Пять дней в неделю я приходила в «Рекорд» ровно в восемь. Налаживала пресс и печатала газету. Кропала «Медицинские заметки» и рассказы о трущобах Мунстоуна. Упомянула я в них и тройной хоум-ран Генри Пеллетье – он так обрадовался, что вырезал заметку и прикрепил к стропилам нашей хижины. Я описала фестиваль мороженого и взяла интервью у почтальона, расспросив, как ему удалось прогнать медведя песенкой «Янки Дудль»[28]. Я печатала рекламные листовки и объявления и настраивала шрифты, пока не наступало время последнему фургону отправляться вверх по холму. Мне это нравилось: не только получать деньги, но и описывать события в городе. У меня вошло в привычку записывать разные вещи, стало жизненной необходимостью. Все чаще мне казалось: все, о чем не написано, попросту не происходило.
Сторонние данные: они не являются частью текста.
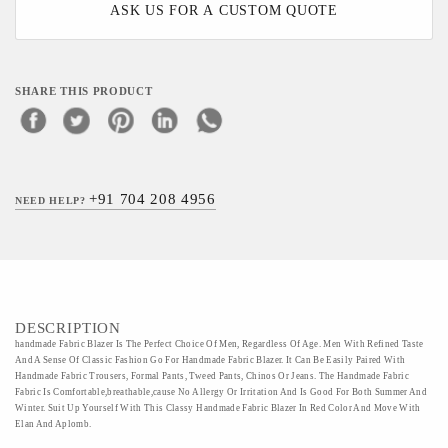
ASK US FOR A CUSTOM QUOTE
SHARE THIS PRODUCT
+91 704 208 4956
NEED HELP?
DESCRIPTION
handmade Fabric Blazer Is The Perfect Choice Of Men, Regardless Of Age. Men With Refined Taste
And A Sense Of Classic Fashion Go For Handmade Fabric Blazer. It Can Be Easily Paired With
Handmade Fabric Trousers, Formal Pants, Tweed Pants, Chinos Or Jeans. The Handmade Fabric
Fabric Is Comfortable,breathable,cause No Allergy Or Irritation And Is Good For Both Summer And
Winter. Suit Up Yourself With This Classy Handmade Fabric Blazer In Red Color And Move With
Elan And Aplomb.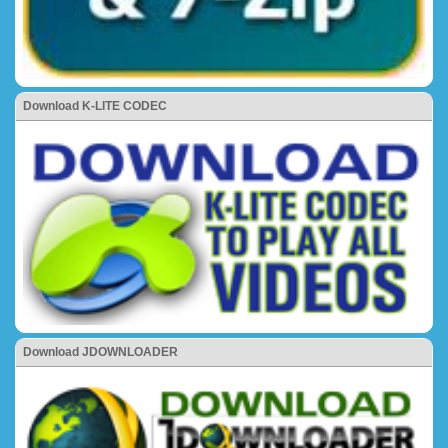
Download K-LITE CODEC
Download JDOWNLOADER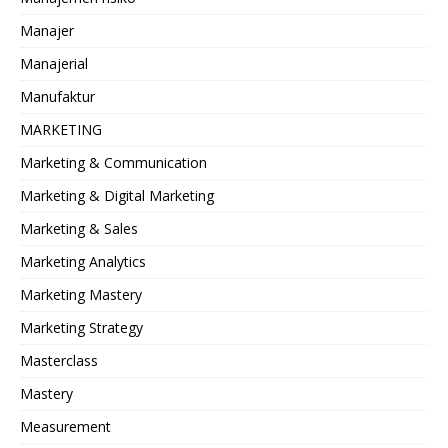
Manajer
Manajerial
Manufaktur
MARKETING
Marketing & Communication
Marketing & Digital Marketing
Marketing & Sales
Marketing Analytics
Marketing Mastery
Marketing Strategy
Masterclass
Mastery
Measurement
На рассвете мы с братом таскали ведра с водой от трубы шлюза и наполняли бочку. По вечерам таскали мешки с углем и подметали пыль. А еще потрошили белок и кроликов для рагу. И играли в догонялки с Кусакой.
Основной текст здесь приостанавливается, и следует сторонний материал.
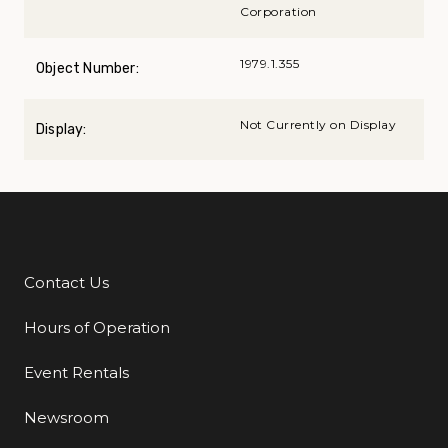
Corporation
1979.1.355
Object Number:
Not Currently on Display
Display:
Contact Us
Additional Links
Hours of Operation
Event Rentals
Newsroom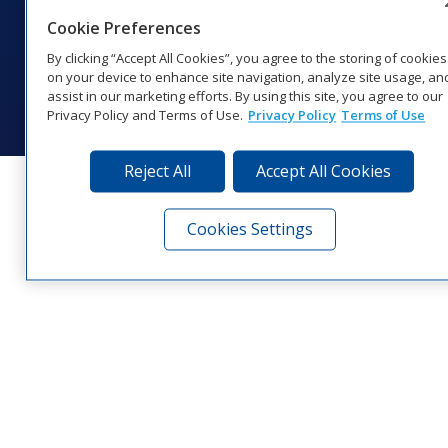
1‑800‑325‑8766 | 1‑605‑275‑1040
Cookie Preferences
Website Feedback
|
Terms of Use
|
Privacy Notice
|
Transparency in
Coverage
By clicking “Accept All Cookies”, you agree to the storing of cookies
© 2026 Daktronics, Inc. All rights reserved.
on your device to enhance site navigation, analyze site usage, an
assist in our marketing efforts. By using this site, you agree to our
Visit Daktronics on Facebook
Visit Daktronics on Twitter
Visit Daktronics on Instagr
Visit Daktronics on Yo
Visit Daktronics o
Visit Daktron
Subscrib
Privacy Policy and Terms of Use.
Privacy Policy
Terms of Use
Reject All
Accept All Cookies
Cookies Settings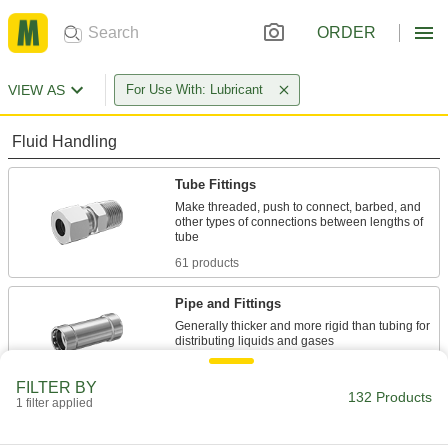
ORDER
VIEW AS
For Use With: Lubricant
Fluid Handling
Tube Fittings
Make threaded, push to connect, barbed, and
other types of connections between lengths of
61 products
Pipe and Fittings
Generally thicker and more rigid than tubing for
69 products
FILTER BY
132 Products
1 filter applied
Hose Straights
Join lengths of hose to send contents in one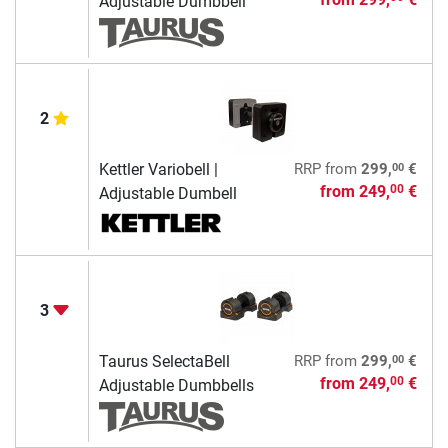
Adjustable Dumbbell
2
00
Kettler Variobell |
RRP
from
299,
€
from
249,
€
00
Adjustable Dumbell
3
00
Taurus SelectaBell
RRP
from
299,
€
from
249,
€
00
Adjustable Dumbbells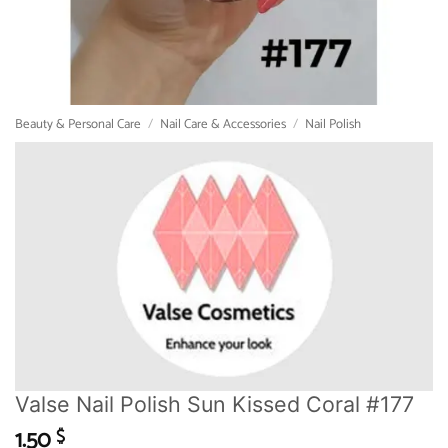
Beauty & Personal Care
/
Nail Care & Accessories
/
Nail Polish
Valse Nail Polish Sun Kissed Coral #177
1.50
$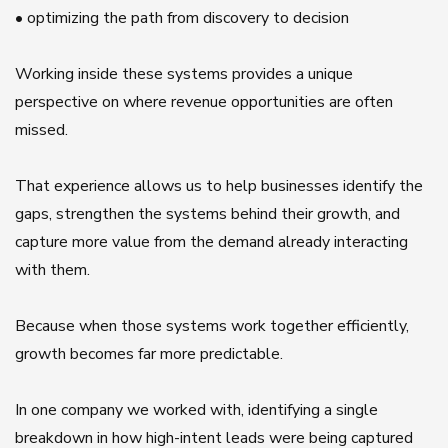
• optimizing the path from discovery to decision
Working inside these systems provides a unique
perspective on where revenue opportunities are often
missed.
That experience allows us to help businesses identify the
gaps, strengthen the systems behind their growth, and
capture more value from the demand already interacting
with them.
Because when those systems work together efficiently,
growth becomes far more predictable.
In one company we worked with, identifying a single
breakdown in how high-intent leads were being captured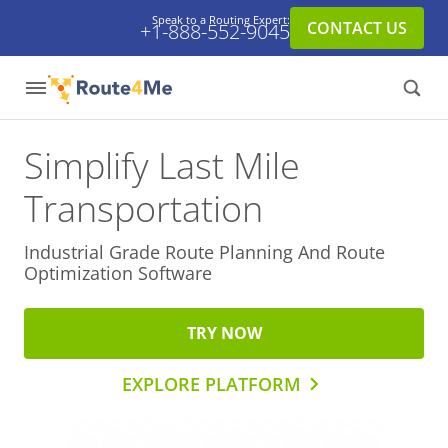
Speak to a Routing Expert:
CONTACT US
+1-888-552-9045
Simplify Last Mile
Transportation
Industrial Grade Route Planning And
Route
Optimization Software
TRY NOW
EXPLORE PLATFORM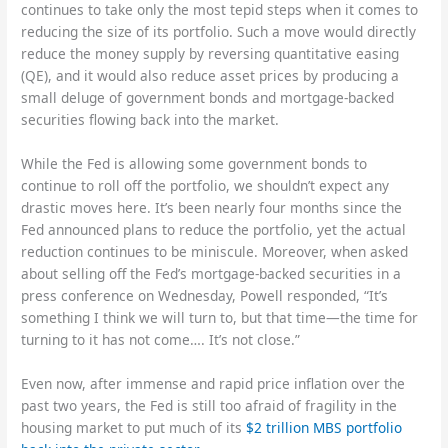
continues to take only the most tepid steps when it comes to
reducing the size of its portfolio. Such a move would directly
reduce the money supply by reversing quantitative easing
(QE), and it would also reduce asset prices by producing a
small deluge of government bonds and mortgage-backed
securities flowing back into the market.
While the Fed is allowing some government bonds to
continue to roll off the portfolio, we shouldn’t expect any
drastic moves here. It’s been nearly four months since the
Fed announced plans to reduce the portfolio, yet the actual
reduction continues to be miniscule. Moreover, when asked
about selling off the Fed’s mortgage-backed securities in a
press conference on Wednesday, Powell responded, “It’s
something I think we will turn to, but that time—the time for
turning to it has not come…. It’s not close.”
Even now, after immense and rapid price inflation over the
past two years, the Fed is still too afraid of fragility in the
housing market to put much of its
$2 trillion MBS portfolio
– Сильви! – кричал он. – Поймай меня!
Он носился вокруг, болтая по-французски и по-английски. Когда он выбегал за дверь, мы следили, чтобы он не забрел в ручей и не свалился в овраг напротив дома. Нам приходилось стараться изо всех сил, чтобы уберечь его от него самого. Мама сажала его в деревянный ящик, носила в перевязи и привязывала к столбу. Он весь был покрыт синяками и порезами и вечно вырывался у нас из рук и совал себе в рот камешки.
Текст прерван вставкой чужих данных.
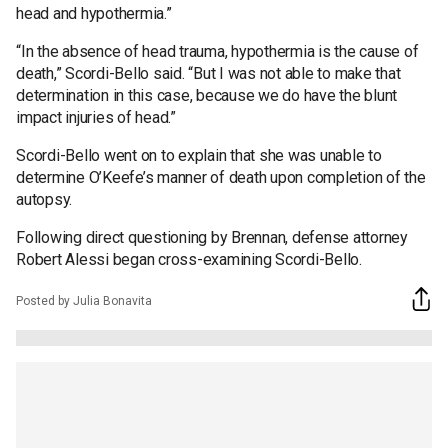
head and hypothermia.”
“In the absence of head trauma, hypothermia is the cause of
death,” Scordi-Bello said. “But I was not able to make that
determination in this case, because we do have the blunt
impact injuries of head.”
Scordi-Bello went on to explain that she was unable to
determine O’Keefe’s manner of death upon completion of the
autopsy.
Following direct questioning by Brennan, defense attorney
Robert Alessi began cross-examining Scordi-Bello.
Posted by Julia Bonavita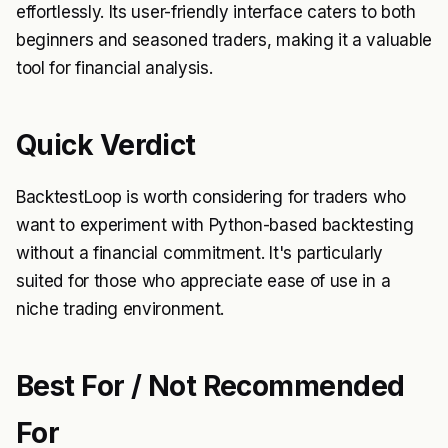
effortlessly. Its user-friendly interface caters to both
beginners and seasoned traders, making it a valuable
tool for financial analysis.
Quick Verdict
BacktestLoop is worth considering for traders who
want to experiment with Python-based backtesting
without a financial commitment. It's particularly
suited for those who appreciate ease of use in a
niche trading environment.
Best For / Not Recommended
For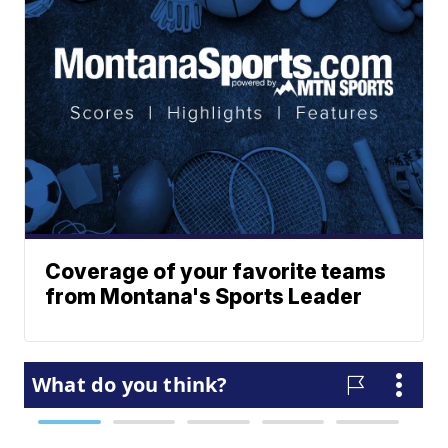
Coverage of your favorite teams
from Montana's Sports Leader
– Он растет на скалах, – как-то сказал измученный отец. – Настоящий горец.
Маму эти слова расстроили. Целый день она трудилась, привязав сына к спине. Когда ее спина не выдерживала, я привязывала брата к своей. По выходным мы с братьями давали отцу поспать подольше, а маме плодотворно помолиться и гуляли без присмотра по горам. В городе жадно разглядывали дома на гребне Боссов: там обитали инспектора и архитекторы. Полковник Раздраженная Кишка владел двухэтажным особняком с каменной трубой, остроконечной крышей и гаражом для его автомобиля. А возле ограды из штакетника караулила немецкая овчарка. С ним соседствовали Хевиленды: там жила Милли из школы с большими бантами, и у нее был пони. Мне она не нравилась, ведь мне тоже хотелось иметь собственного пони и крыльцо, на котором мама могла бы посидеть в кресле-качалке. А я наслаждалась бы вниманием поклонников, как Милли, попивая чай со льдом. В лавке компании мы рассматривали стеклянные банки с яркими мармеладками и леденцами, пуская слюни, пока мистер Кобл нас не выгнал.
– Покупайте или выметайтесь! – Он называл нас воришками и хулиганами.